### Description of the task
Could you please return each line of the data that has the word "listed"?

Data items
-------------------------
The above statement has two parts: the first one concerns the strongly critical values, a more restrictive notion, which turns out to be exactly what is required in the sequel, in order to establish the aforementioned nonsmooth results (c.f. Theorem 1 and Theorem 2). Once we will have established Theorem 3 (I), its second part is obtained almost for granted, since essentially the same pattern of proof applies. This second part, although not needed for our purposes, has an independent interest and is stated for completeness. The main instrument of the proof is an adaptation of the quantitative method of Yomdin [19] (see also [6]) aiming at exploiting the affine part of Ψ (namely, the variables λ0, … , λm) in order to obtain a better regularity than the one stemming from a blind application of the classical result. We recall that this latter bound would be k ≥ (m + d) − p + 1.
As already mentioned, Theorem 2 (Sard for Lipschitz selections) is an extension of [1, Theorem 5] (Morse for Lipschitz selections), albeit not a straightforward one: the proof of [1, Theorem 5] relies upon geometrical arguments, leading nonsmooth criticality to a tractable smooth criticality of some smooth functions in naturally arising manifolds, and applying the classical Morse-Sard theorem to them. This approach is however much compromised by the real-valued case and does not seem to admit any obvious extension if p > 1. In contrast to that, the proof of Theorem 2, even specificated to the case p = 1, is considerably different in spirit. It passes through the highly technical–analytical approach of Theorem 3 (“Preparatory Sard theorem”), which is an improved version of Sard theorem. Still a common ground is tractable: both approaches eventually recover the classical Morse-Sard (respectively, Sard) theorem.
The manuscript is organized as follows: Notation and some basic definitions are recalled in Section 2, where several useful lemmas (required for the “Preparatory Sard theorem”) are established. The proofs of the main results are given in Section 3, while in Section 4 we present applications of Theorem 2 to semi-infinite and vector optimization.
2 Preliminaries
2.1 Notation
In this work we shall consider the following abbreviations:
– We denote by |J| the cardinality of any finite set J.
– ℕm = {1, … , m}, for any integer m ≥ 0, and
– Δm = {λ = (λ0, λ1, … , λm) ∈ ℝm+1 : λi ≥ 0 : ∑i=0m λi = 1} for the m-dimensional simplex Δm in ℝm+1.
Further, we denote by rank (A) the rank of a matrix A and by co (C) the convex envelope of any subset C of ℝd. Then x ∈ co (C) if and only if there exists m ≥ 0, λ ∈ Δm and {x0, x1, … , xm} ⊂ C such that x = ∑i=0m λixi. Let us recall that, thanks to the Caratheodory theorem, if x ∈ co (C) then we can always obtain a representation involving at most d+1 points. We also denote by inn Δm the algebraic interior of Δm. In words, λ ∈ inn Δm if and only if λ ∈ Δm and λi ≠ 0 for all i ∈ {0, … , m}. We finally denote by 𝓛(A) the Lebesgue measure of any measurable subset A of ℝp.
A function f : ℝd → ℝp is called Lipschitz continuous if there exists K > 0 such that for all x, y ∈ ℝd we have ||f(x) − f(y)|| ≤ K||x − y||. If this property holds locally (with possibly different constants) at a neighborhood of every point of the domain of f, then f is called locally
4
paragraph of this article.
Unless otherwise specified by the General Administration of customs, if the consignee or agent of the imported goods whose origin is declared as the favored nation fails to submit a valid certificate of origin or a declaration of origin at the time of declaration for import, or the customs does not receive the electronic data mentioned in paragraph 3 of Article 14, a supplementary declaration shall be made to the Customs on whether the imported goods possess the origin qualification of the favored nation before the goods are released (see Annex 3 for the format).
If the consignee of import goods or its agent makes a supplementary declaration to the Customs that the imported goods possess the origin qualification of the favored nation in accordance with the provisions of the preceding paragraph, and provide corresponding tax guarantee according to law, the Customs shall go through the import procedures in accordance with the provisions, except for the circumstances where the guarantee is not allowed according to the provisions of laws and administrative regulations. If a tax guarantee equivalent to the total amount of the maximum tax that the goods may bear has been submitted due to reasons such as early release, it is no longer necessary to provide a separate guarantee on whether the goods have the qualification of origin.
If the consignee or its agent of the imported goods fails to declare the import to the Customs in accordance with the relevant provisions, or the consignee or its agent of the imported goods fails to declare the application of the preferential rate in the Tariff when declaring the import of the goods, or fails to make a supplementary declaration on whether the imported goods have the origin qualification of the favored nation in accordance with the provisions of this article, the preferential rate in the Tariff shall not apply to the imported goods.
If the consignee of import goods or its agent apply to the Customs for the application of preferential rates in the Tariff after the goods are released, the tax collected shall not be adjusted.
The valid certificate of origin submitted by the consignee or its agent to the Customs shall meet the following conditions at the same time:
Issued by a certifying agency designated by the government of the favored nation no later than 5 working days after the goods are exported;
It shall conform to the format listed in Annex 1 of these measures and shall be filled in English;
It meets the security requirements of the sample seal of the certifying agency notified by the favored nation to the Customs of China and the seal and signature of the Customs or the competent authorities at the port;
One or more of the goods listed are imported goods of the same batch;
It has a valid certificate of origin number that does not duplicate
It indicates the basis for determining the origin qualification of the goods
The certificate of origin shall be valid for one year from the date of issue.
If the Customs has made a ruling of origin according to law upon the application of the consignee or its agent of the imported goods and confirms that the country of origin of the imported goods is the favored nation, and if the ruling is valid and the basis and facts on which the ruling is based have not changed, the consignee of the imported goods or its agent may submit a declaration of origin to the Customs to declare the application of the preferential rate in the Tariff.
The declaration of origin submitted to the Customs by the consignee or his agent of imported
-------------------------
### Task response
It shall conform to the format listed in Annex 1 of these measures and shall be filled in English;
One or more of the goods listed are imported goods of the same batch;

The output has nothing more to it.